WHAT THE TASK ASKS
Among the entries, find the lines with the string "energy" and report them.

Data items

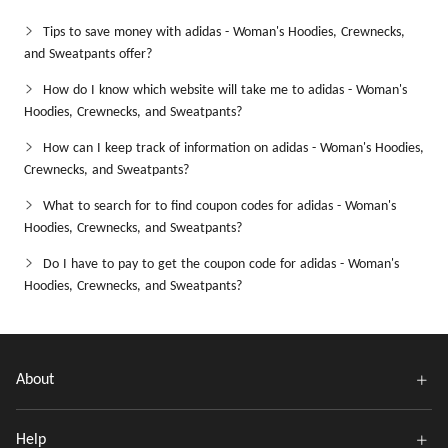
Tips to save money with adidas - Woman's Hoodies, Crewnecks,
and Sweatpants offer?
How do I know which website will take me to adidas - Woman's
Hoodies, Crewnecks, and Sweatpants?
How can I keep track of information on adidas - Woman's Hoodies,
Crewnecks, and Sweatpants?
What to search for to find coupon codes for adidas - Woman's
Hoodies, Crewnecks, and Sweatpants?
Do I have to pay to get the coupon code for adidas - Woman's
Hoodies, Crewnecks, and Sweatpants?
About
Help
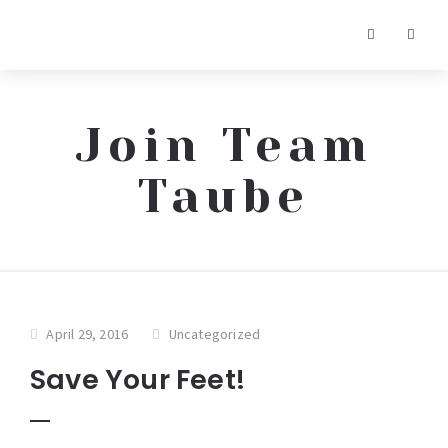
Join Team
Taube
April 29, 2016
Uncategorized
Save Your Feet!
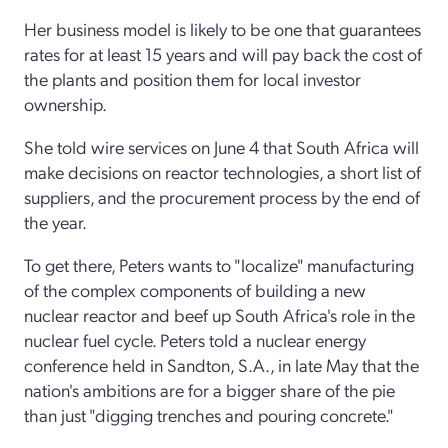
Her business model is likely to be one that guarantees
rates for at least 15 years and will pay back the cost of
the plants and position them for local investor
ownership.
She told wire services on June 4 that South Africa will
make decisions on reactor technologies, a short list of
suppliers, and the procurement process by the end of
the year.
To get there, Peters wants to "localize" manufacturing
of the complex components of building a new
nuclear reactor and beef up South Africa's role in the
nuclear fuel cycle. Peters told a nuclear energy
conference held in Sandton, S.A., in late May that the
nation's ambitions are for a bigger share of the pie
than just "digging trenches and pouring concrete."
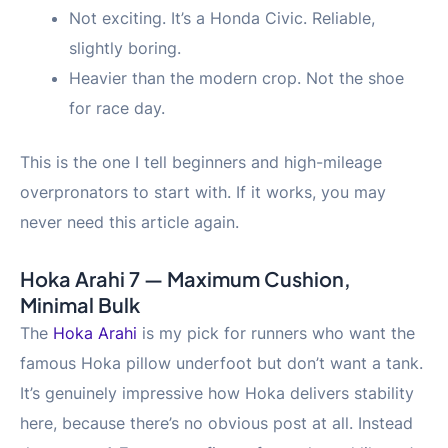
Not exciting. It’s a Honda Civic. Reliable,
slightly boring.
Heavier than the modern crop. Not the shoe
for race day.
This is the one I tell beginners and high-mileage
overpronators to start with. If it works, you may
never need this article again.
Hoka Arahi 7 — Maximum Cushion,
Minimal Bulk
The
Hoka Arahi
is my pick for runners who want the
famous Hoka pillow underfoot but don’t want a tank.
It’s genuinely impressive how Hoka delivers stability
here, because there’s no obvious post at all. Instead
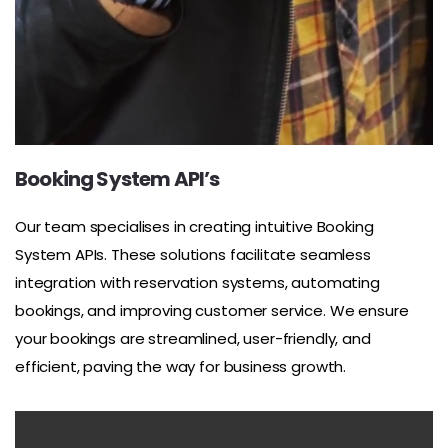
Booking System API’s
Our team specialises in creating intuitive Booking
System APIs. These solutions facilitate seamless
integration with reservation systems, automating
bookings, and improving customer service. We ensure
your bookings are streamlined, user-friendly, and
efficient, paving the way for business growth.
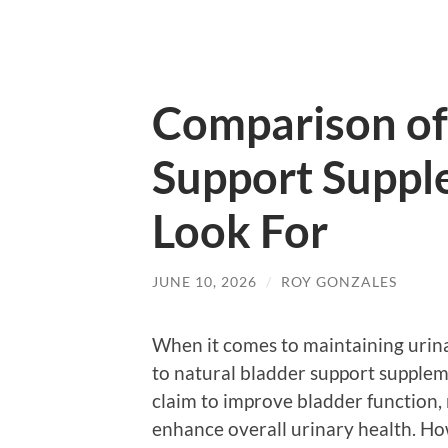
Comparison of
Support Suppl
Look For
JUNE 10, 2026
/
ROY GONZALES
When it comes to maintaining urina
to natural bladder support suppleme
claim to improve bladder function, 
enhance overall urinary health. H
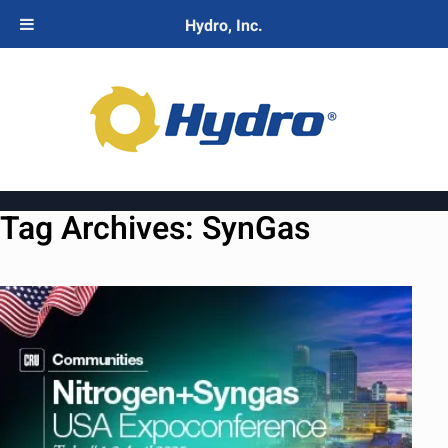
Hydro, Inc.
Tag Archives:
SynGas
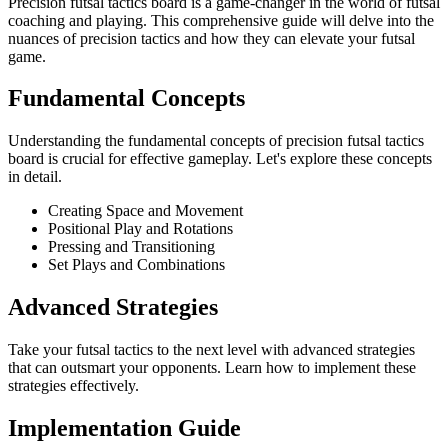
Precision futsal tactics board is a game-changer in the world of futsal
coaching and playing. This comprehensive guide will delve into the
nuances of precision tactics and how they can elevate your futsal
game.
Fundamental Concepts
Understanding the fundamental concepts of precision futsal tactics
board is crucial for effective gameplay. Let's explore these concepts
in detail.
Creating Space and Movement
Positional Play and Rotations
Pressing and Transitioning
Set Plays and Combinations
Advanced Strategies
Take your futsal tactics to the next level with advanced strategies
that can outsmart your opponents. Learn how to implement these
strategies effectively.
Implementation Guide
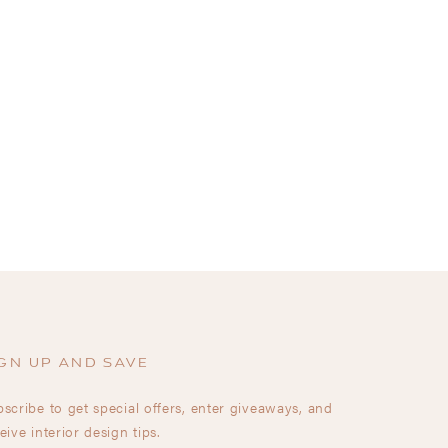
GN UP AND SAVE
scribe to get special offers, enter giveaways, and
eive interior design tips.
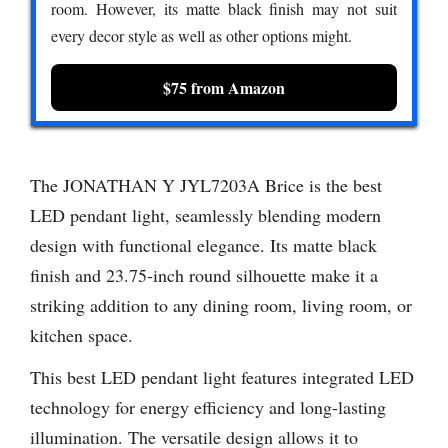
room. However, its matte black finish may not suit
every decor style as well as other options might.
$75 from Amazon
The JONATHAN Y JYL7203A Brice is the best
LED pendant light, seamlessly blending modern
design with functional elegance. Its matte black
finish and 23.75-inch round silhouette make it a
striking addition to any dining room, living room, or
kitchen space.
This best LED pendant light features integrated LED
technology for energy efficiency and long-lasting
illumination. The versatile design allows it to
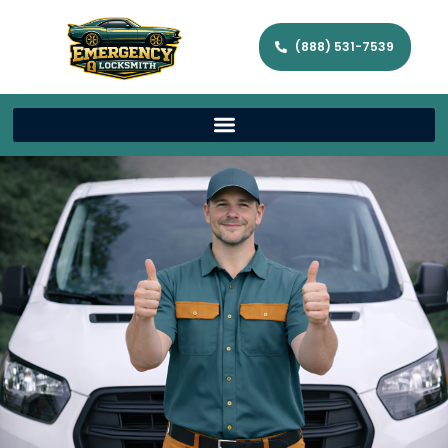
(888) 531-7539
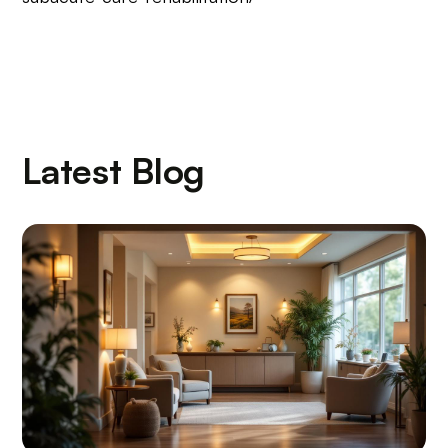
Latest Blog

ANSWER BELOW
nuclear fuel cycle. Peters told a nuclear energy
technology for energy efficiency and long-lasting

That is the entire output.